Nobody likes to be sick, and especially nobody likes children to be sick. But if you are a child, today is a much better time than 50 years ago to face a mild illness. I don’t mean because of all the new vaccines—I actually look back with some fondness on the days of chicken pox, measles, and German measles. (I missed out on that other great disease of early childhood, mumps, despite repeated visits to my friend when she was afflicted.) Nor do I mean the obvious improvements in the treatment of many diseases, and in emergency medicine, not that I’m not grateful for them.
What I’m thankful for is that we have outgrown the sick-children-must-stay-in-bed philosophy.
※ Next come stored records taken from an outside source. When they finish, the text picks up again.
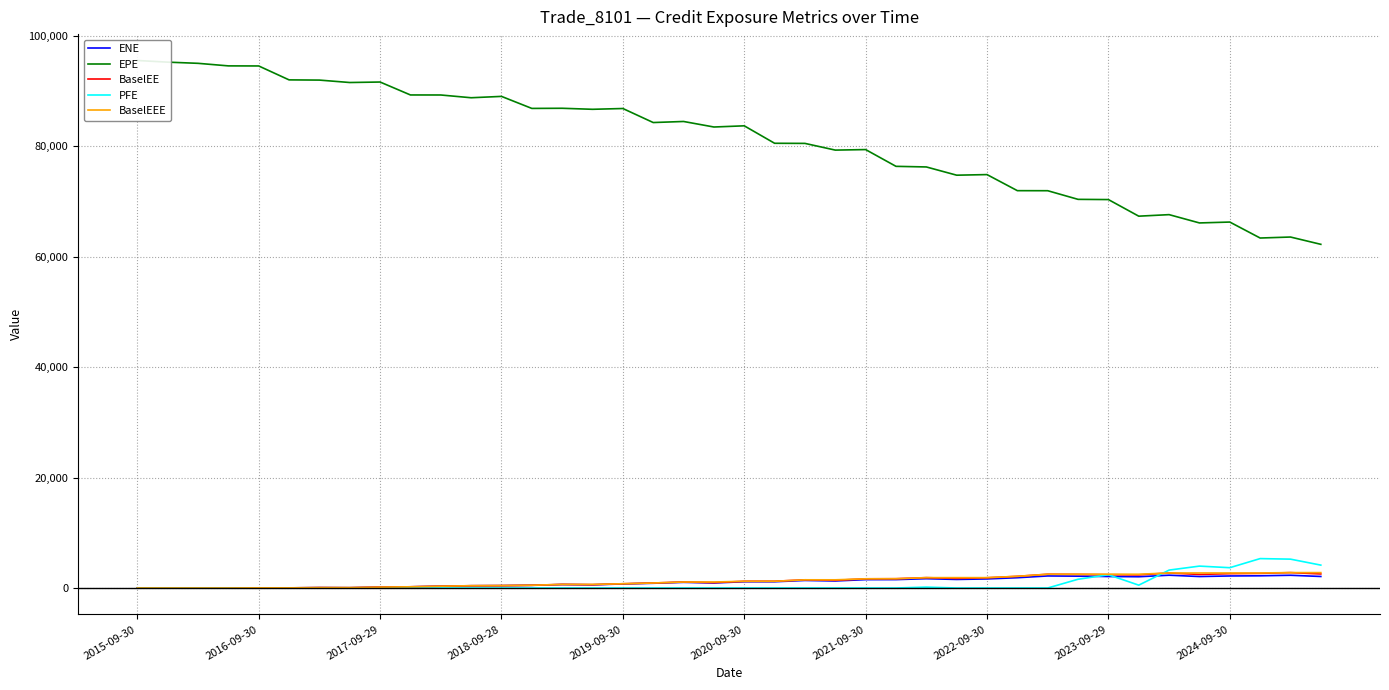

What is the maximum value for ENE?

2317.5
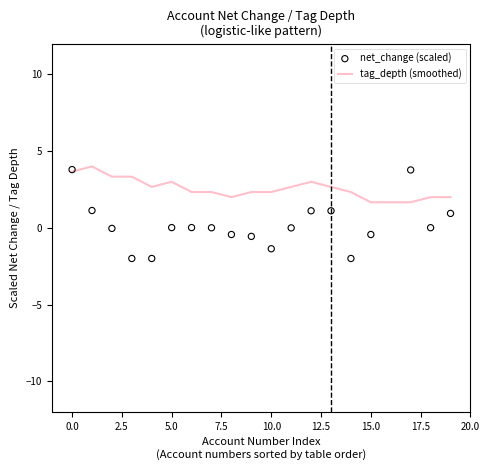

Which series contains the highest Y value?

net_change (scaled)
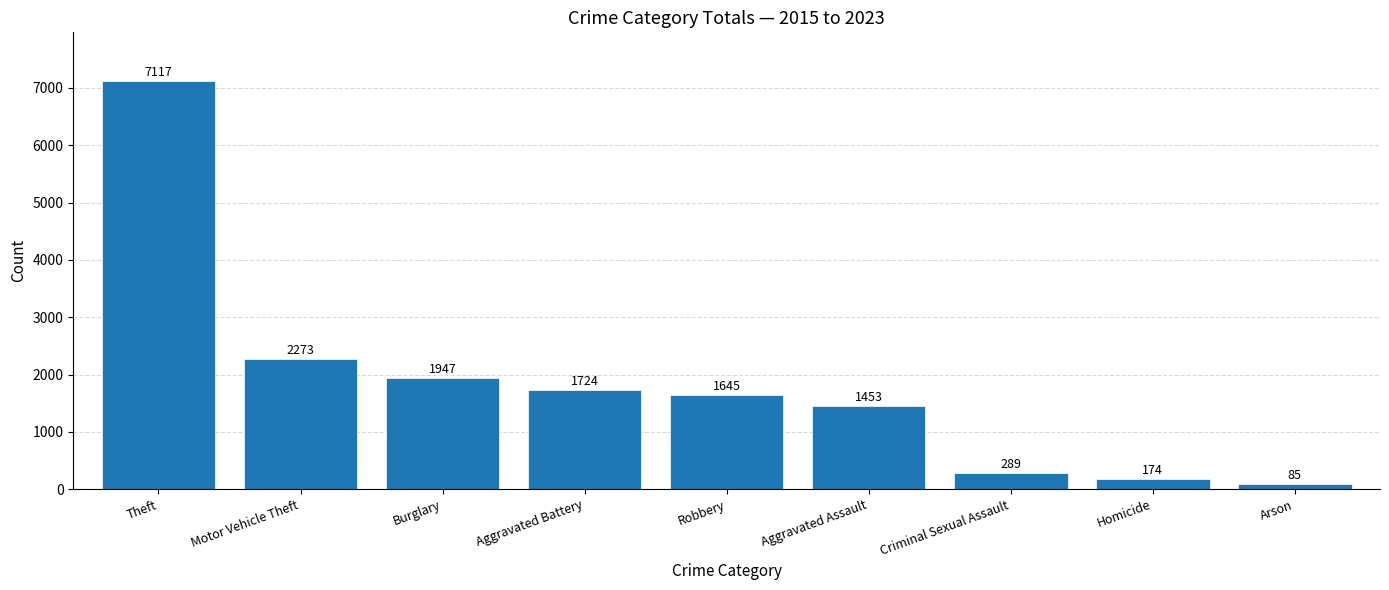

Reading left to right, transcribe all the data shown in this chart.

Theft=7117	Motor Vehicle Theft=2273	Burglary=1947	Aggravated Battery=1724	Robbery=1645	Aggravated Assault=1453	Criminal Sexual Assault=289	Homicide=174	Arson=85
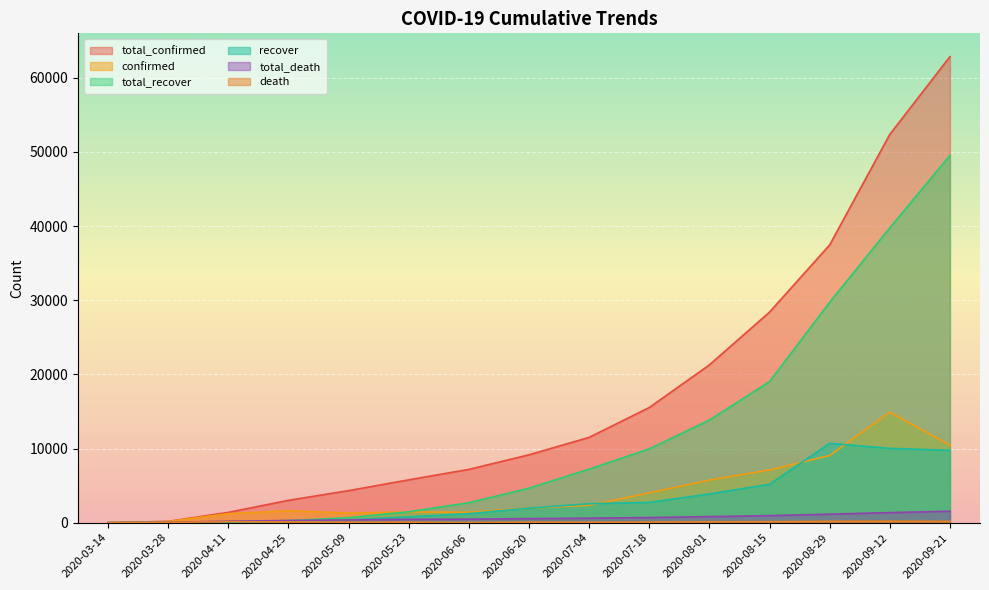

Reading right to left, list all the values displayed in this chart.

total_confirmed: 62831	52353	37456	28395	21280	15531	11508	9156	7191	5780	4326	3019	1397	183	9
total_recover: 49507	39751	29726	19025	13843	9959	7222	4662	2699	1473	680	284	79	37	8
total_death: 1550	1366	1154	960	824	699	615	557	480	456	378	303	200	59	7
confirmed: 10478	14897	9061	7115	5749	4023	2352	1965	1411	1454	1307	1622	1214	174	9
recover: 9756	10025	10701	5182	3884	2737	2560	1963	1226	793	396	205	42	29	8
death: 184	212	194	136	125	84	58	77	24	78	75	103	141	52	7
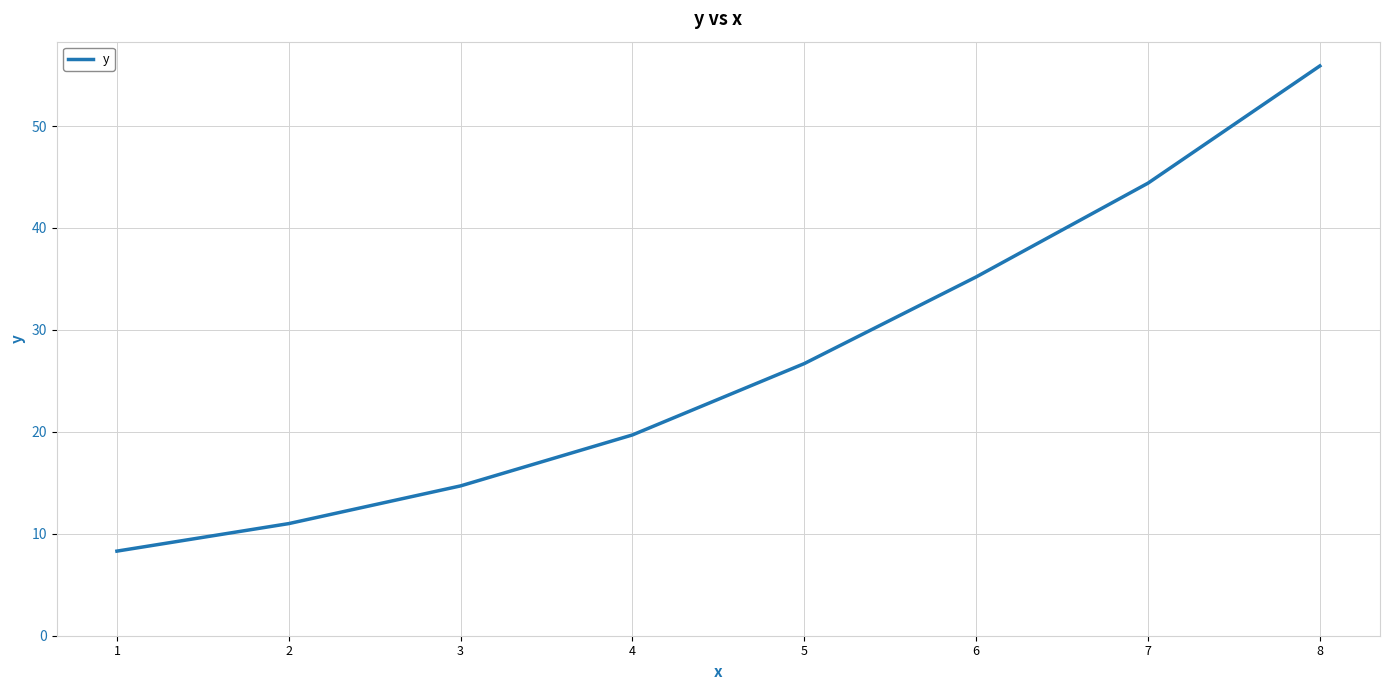

What is the difference between the values at 5 and 2?

15.7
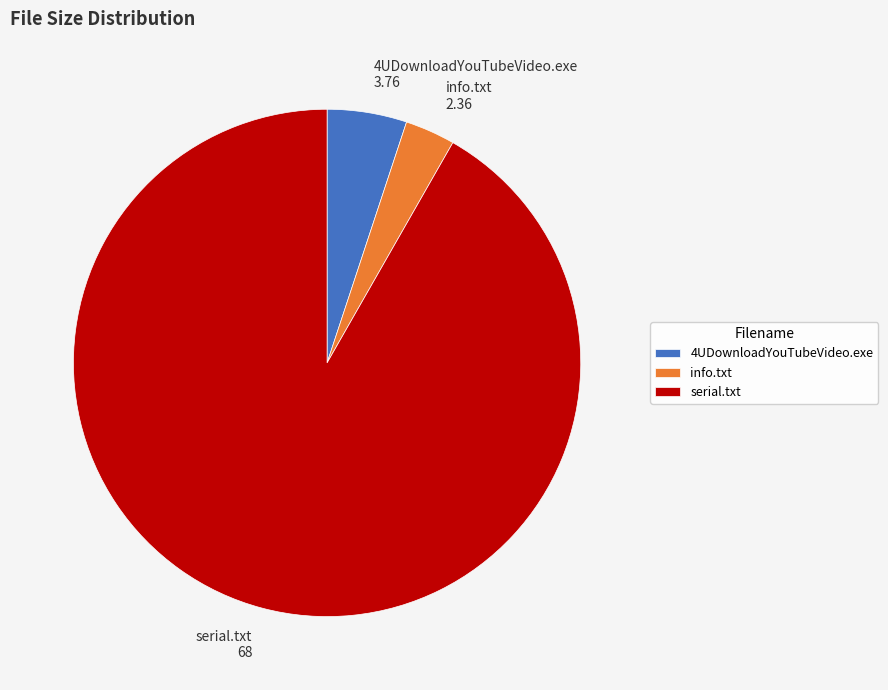

How many segments does this pie chart have?

3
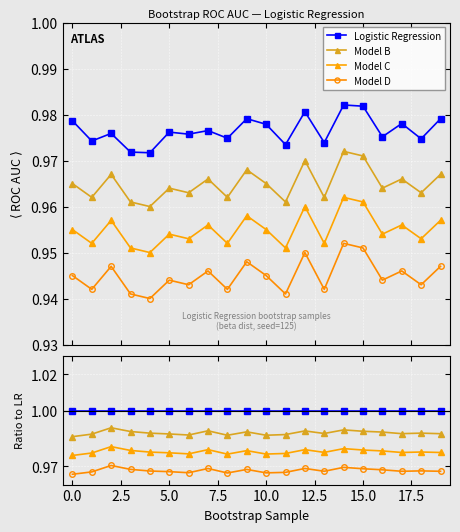

Rank the series by their maximum value, from lowest to highest.

Model D, Model C, Model B, Logistic Regression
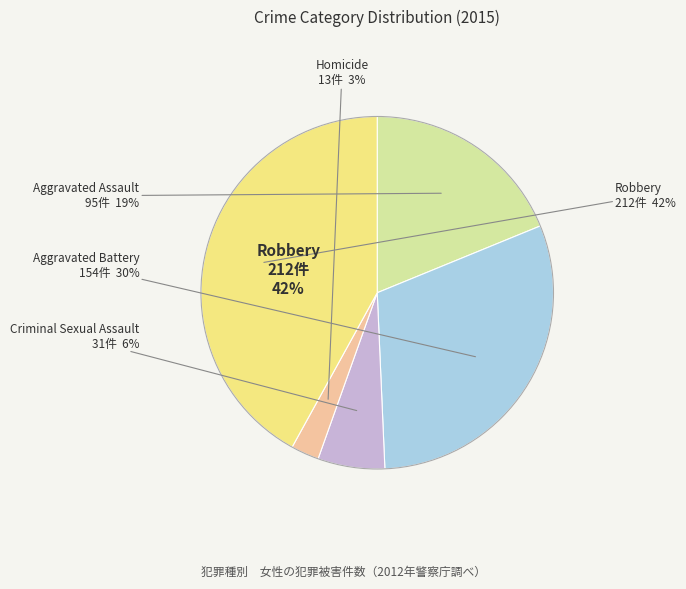

True or false: Aggravated Assault accounts for 19% of the total.

True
Bed is fine when you’re too miserable to do anything else, but in the 50’s and 60’s bed rest was still considered an important part of the cure, and often imposed long after the child would have been much better off up and about.
I don’t remember my own confinements lasting overly long, perhaps because I enjoyed the opportunity to be the center of attention, to be served meals in bed, to read as much as I wanted to, to have my parents sit with me and play games—I particularly remember a car/plane/boat race across the U.S. game on a tray that I never tired of—and to have my mother at my beck and call, at the sound of a bell, a buzzer, or a flashing light—whatever fun device my dad and I had concocted to get her attention.
But I’m not certain Porter’s relationship with his mother every completely recovered from the well-meant instructions from their doctor to keep him in bed for half his kindergarten year because he had been diagnosed with mononucleosis.
I am grateful that doctors today seem happy to assume that if a child feels like staying in bed, that’s probably what he needs, and if he feels like getting up, that’s a good sign he’s ready for more activity.
But I have very fond memories of that race game.